What is needed:
Copy every item below, keeping each one unchanged down to the last character.

Provided information START

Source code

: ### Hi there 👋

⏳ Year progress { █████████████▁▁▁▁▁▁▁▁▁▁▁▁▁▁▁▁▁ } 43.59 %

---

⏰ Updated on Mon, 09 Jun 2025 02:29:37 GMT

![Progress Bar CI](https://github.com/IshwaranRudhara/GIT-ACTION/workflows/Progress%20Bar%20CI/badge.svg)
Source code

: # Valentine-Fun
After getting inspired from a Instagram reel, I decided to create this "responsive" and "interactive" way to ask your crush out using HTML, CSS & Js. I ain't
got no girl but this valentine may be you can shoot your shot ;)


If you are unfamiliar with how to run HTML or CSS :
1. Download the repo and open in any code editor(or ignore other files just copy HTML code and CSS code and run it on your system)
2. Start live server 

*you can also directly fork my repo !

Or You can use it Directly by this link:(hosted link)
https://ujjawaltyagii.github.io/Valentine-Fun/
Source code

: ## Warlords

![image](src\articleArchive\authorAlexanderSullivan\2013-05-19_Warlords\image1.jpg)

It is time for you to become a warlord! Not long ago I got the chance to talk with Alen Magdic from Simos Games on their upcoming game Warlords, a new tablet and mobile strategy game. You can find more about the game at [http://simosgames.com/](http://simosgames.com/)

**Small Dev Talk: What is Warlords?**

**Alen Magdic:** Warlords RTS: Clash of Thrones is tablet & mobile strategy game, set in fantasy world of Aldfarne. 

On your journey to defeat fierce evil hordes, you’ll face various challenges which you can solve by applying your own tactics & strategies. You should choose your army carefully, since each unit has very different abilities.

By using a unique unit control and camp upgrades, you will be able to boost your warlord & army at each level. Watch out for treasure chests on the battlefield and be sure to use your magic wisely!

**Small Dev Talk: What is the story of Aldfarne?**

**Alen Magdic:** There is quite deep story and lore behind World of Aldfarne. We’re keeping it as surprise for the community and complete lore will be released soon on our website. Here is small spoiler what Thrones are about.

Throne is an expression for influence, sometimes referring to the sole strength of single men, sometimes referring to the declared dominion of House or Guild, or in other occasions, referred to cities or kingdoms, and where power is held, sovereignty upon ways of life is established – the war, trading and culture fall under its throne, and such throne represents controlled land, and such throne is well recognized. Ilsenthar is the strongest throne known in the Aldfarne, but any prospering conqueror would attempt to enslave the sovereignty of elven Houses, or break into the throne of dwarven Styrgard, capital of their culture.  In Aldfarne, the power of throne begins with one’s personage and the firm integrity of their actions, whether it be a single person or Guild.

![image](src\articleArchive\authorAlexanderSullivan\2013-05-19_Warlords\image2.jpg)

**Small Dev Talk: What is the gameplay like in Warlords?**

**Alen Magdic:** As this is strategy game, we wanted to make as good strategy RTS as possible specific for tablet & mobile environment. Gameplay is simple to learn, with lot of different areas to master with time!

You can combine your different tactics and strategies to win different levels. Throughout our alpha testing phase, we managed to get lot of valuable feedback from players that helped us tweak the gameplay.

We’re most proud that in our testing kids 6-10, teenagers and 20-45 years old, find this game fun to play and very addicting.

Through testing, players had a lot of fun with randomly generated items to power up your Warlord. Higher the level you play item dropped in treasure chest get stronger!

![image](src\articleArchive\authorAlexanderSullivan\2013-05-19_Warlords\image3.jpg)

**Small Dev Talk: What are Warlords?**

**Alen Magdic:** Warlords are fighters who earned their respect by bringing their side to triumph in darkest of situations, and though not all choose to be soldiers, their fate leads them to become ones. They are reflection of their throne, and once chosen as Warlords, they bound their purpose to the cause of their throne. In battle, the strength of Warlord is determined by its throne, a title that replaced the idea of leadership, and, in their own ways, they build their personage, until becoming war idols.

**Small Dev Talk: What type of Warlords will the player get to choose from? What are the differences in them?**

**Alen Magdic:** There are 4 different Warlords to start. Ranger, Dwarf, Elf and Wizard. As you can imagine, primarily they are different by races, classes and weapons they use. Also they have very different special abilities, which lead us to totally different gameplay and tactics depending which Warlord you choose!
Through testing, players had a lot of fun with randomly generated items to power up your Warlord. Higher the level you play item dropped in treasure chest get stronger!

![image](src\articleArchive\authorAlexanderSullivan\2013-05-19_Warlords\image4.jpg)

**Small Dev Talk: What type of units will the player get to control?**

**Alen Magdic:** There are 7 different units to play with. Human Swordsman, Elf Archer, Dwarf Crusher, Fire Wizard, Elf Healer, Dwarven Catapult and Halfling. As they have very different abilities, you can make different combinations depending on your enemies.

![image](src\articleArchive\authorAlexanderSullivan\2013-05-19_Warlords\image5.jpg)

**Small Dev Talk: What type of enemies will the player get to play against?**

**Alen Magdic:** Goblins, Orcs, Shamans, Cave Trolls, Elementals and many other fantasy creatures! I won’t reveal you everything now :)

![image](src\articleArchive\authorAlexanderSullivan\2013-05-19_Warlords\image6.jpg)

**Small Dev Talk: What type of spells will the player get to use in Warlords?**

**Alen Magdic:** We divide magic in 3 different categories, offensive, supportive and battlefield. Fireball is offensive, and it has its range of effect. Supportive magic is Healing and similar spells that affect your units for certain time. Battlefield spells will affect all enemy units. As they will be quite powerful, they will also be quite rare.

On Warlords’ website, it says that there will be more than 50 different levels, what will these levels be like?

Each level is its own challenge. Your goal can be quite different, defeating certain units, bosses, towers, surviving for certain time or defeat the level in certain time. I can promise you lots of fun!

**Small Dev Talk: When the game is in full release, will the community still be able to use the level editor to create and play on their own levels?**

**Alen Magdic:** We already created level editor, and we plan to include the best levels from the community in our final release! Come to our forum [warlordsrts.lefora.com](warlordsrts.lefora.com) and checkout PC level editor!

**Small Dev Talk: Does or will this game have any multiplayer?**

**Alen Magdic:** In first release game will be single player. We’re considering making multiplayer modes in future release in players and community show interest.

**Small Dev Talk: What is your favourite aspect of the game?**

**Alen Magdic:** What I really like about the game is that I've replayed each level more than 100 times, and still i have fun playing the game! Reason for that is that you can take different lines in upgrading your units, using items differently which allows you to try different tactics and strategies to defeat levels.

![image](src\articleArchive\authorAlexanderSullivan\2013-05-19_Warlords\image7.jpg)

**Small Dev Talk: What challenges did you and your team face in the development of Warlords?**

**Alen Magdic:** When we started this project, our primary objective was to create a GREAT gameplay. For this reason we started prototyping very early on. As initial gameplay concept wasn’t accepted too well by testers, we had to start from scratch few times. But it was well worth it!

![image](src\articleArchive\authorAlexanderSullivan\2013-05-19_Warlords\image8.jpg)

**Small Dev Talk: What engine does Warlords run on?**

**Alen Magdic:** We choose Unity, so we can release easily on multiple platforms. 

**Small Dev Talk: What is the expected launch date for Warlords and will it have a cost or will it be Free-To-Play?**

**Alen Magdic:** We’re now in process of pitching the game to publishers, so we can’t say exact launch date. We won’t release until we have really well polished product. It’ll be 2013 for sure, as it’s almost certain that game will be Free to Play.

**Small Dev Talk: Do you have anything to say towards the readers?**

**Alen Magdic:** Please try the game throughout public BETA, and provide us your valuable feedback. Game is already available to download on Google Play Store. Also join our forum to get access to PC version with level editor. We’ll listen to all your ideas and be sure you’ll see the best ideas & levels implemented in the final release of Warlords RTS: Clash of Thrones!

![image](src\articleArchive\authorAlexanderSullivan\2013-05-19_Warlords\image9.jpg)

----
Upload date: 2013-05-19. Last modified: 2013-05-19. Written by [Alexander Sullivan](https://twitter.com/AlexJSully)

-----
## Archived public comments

Provided information END

Answer to the problem:
Source code

: ### Hi there 👋

⏳ Year progress { █████████████▁▁▁▁▁▁▁▁▁▁▁▁▁▁▁▁▁ } 43.59 %

---

⏰ Updated on Mon, 09 Jun 2025 02:29:37 GMT

![Progress Bar CI](https://github.com/IshwaranRudhara/GIT-ACTION/workflows/Progress%20Bar%20CI/badge.svg)
Source code

: # Valentine-Fun
After getting inspired from a Instagram reel, I decided to create this "responsive" and "interactive" way to ask your crush out using HTML, CSS & Js. I ain't
got no girl but this valentine may be you can shoot your shot ;)


If you are unfamiliar with how to run HTML or CSS :
1. Download the repo and open in any code editor(or ignore other files just copy HTML code and CSS code and run it on your system)
2. Start live server 

*you can also directly fork my repo !

Or You can use it Directly by this link:(hosted link)
https://ujjawaltyagii.github.io/Valentine-Fun/
Source code

: ## Warlords

![image](src\articleArchive\authorAlexanderSullivan\2013-05-19_Warlords\image1.jpg)

It is time for you to become a warlord! Not long ago I got the chance to talk with Alen Magdic from Simos Games on their upcoming game Warlords, a new tablet and mobile strategy game. You can find more about the game at [http://simosgames.com/](http://simosgames.com/)

**Small Dev Talk: What is Warlords?**

**Alen Magdic:** Warlords RTS: Clash of Thrones is tablet & mobile strategy game, set in fantasy world of Aldfarne. 

On your journey to defeat fierce evil hordes, you’ll face various challenges which you can solve by applying your own tactics & strategies. You should choose your army carefully, since each unit has very different abilities.

By using a unique unit control and camp upgrades, you will be able to boost your warlord & army at each level. Watch out for treasure chests on the battlefield and be sure to use your magic wisely!

**Small Dev Talk: What is the story of Aldfarne?**

**Alen Magdic:** There is quite deep story and lore behind World of Aldfarne. We’re keeping it as surprise for the community and complete lore will be released soon on our website. Here is small spoiler what Thrones are about.

Throne is an expression for influence, sometimes referring to the sole strength of single men, sometimes referring to the declared dominion of House or Guild, or in other occasions, referred to cities or kingdoms, and where power is held, sovereignty upon ways of life is established – the war, trading and culture fall under its throne, and such throne represents controlled land, and such throne is well recognized. Ilsenthar is the strongest throne known in the Aldfarne, but any prospering conqueror would attempt to enslave the sovereignty of elven Houses, or break into the throne of dwarven Styrgard, capital of their culture.  In Aldfarne, the power of throne begins with one’s personage and the firm integrity of their actions, whether it be a single person or Guild.

![image](src\articleArchive\authorAlexanderSullivan\2013-05-19_Warlords\image2.jpg)

**Small Dev Talk: What is the gameplay like in Warlords?**

**Alen Magdic:** As this is strategy game, we wanted to make as good strategy RTS as possible specific for tablet & mobile environment. Gameplay is simple to learn, with lot of different areas to master with time!

You can combine your different tactics and strategies to win different levels. Throughout our alpha testing phase, we managed to get lot of valuable feedback from players that helped us tweak the gameplay.

We’re most proud that in our testing kids 6-10, teenagers and 20-45 years old, find this game fun to play and very addicting.

Through testing, players had a lot of fun with randomly generated items to power up your Warlord. Higher the level you play item dropped in treasure chest get stronger!

![image](src\articleArchive\authorAlexanderSullivan\2013-05-19_Warlords\image3.jpg)

**Small Dev Talk: What are Warlords?**

**Alen Magdic:** Warlords are fighters who earned their respect by bringing their side to triumph in darkest of situations, and though not all choose to be soldiers, their fate leads them to become ones. They are reflection of their throne, and once chosen as Warlords, they bound their purpose to the cause of their throne. In battle, the strength of Warlord is determined by its throne, a title that replaced the idea of leadership, and, in their own ways, they build their personage, until becoming war idols.

**Small Dev Talk: What type of Warlords will the player get to choose from? What are the differences in them?**

**Alen Magdic:** There are 4 different Warlords to start. Ranger, Dwarf, Elf and Wizard. As you can imagine, primarily they are different by races, classes and weapons they use. Also they have very different special abilities, which lead us to totally different gameplay and tactics depending which Warlord you choose!
Through testing, players had a lot of fun with randomly generated items to power up your Warlord. Higher the level you play item dropped in treasure chest get stronger!

![image](src\articleArchive\authorAlexanderSullivan\2013-05-19_Warlords\image4.jpg)

**Small Dev Talk: What type of units will the player get to control?**

**Alen Magdic:** There are 7 different units to play with. Human Swordsman, Elf Archer, Dwarf Crusher, Fire Wizard, Elf Healer, Dwarven Catapult and Halfling. As they have very different abilities, you can make different combinations depending on your enemies.

![image](src\articleArchive\authorAlexanderSullivan\2013-05-19_Warlords\image5.jpg)

**Small Dev Talk: What type of enemies will the player get to play against?**

**Alen Magdic:** Goblins, Orcs, Shamans, Cave Trolls, Elementals and many other fantasy creatures! I won’t reveal you everything now :)

![image](src\articleArchive\authorAlexanderSullivan\2013-05-19_Warlords\image6.jpg)

**Small Dev Talk: What type of spells will the player get to use in Warlords?**

**Alen Magdic:** We divide magic in 3 different categories, offensive, supportive and battlefield. Fireball is offensive, and it has its range of effect. Supportive magic is Healing and similar spells that affect your units for certain time. Battlefield spells will affect all enemy units. As they will be quite powerful, they will also be quite rare.

On Warlords’ website, it says that there will be more than 50 different levels, what will these levels be like?

Each level is its own challenge. Your goal can be quite different, defeating certain units, bosses, towers, surviving for certain time or defeat the level in certain time. I can promise you lots of fun!

**Small Dev Talk: When the game is in full release, will the community still be able to use the level editor to create and play on their own levels?**

**Alen Magdic:** We already created level editor, and we plan to include the best levels from the community in our final release! Come to our forum [warlordsrts.lefora.com](warlordsrts.lefora.com) and checkout PC level editor!

**Small Dev Talk: Does or will this game have any multiplayer?**

**Alen Magdic:** In first release game will be single player. We’re considering making multiplayer modes in future release in players and community show interest.

**Small Dev Talk: What is your favourite aspect of the game?**

**Alen Magdic:** What I really like about the game is that I've replayed each level more than 100 times, and still i have fun playing the game! Reason for that is that you can take different lines in upgrading your units, using items differently which allows you to try different tactics and strategies to defeat levels.

![image](src\articleArchive\authorAlexanderSullivan\2013-05-19_Warlords\image7.jpg)

**Small Dev Talk: What challenges did you and your team face in the development of Warlords?**

**Alen Magdic:** When we started this project, our primary objective was to create a GREAT gameplay. For this reason we started prototyping very early on. As initial gameplay concept wasn’t accepted too well by testers, we had to start from scratch few times. But it was well worth it!

![image](src\articleArchive\authorAlexanderSullivan\2013-05-19_Warlords\image8.jpg)

**Small Dev Talk: What engine does Warlords run on?**

**Alen Magdic:** We choose Unity, so we can release easily on multiple platforms. 

**Small Dev Talk: What is the expected launch date for Warlords and will it have a cost or will it be Free-To-Play?**

**Alen Magdic:** We’re now in process of pitching the game to publishers, so we can’t say exact launch date. We won’t release until we have really well polished product. It’ll be 2013 for sure, as it’s almost certain that game will be Free to Play.

**Small Dev Talk: Do you have anything to say towards the readers?**

**Alen Magdic:** Please try the game throughout public BETA, and provide us your valuable feedback. Game is already available to download on Google Play Store. Also join our forum to get access to PC version with level editor. We’ll listen to all your ideas and be sure you’ll see the best ideas & levels implemented in the final release of Warlords RTS: Clash of Thrones!

![image](src\articleArchive\authorAlexanderSullivan\2013-05-19_Warlords\image9.jpg)

----
Upload date: 2013-05-19. Last modified: 2013-05-19. Written by [Alexander Sullivan](https://twitter.com/AlexJSully)

-----
## Archived public comments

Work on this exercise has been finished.